As a pioneer in remote work, GitLab has scaled to more than 1300 team members across 68 countries without opening any offices. GitLab Co-founder and CEO Sid Sijbrandij shares five tips from his playbook on building and managing remote teams:

  1. Reinforce your company's core values. Sid says that many organizations take the time to articulate their values, but neglect to infuse them through daily work. When the GitLab team makes key decisions, they reference their values in 17 ways, and reinforce them with every process and project.

  2. Be transparent. GitLab takes this to the extreme by publicly posting every team member's current workflow. By working in the open, everyone is more easily able to see and understand what others are working on without meetings or interruptions, which both enhances belonging and prevents communication silos.

  3. Differentiate between synchronous and asynchronous collaboration. At GitLab, live doc meetings are meant to catalyze weeks or months of asynchronous work. They are largely reserved for clarifications and discussion, not one-directional updates. All meetings have an accessible agenda for discourse to happen before, during, and after, being inclusive of time zones. Whenever team members have progress to share, they post video updates.

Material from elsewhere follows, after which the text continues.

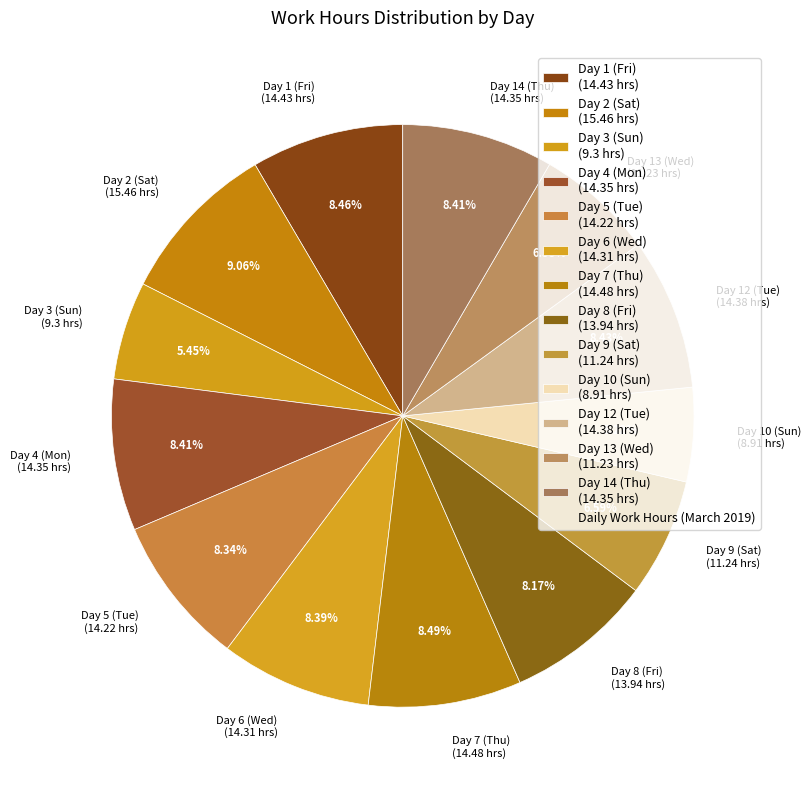

Which slice is the largest?

Day 2 (Sat)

  4. Give decision-making power to the person who will ultimately do the work. GitLab encourages contribution and feedback from every team member, and at the same time empowers project owners to call the shots.

  5. Document everything live. GitLab is rigorous about documentation. Meeting agendas serve as a collaborative record of group discussions. These notes are then shared with everyone in the company — with key takeaways added to its expansive handbook — reinforcing the values of transparency and efficiency.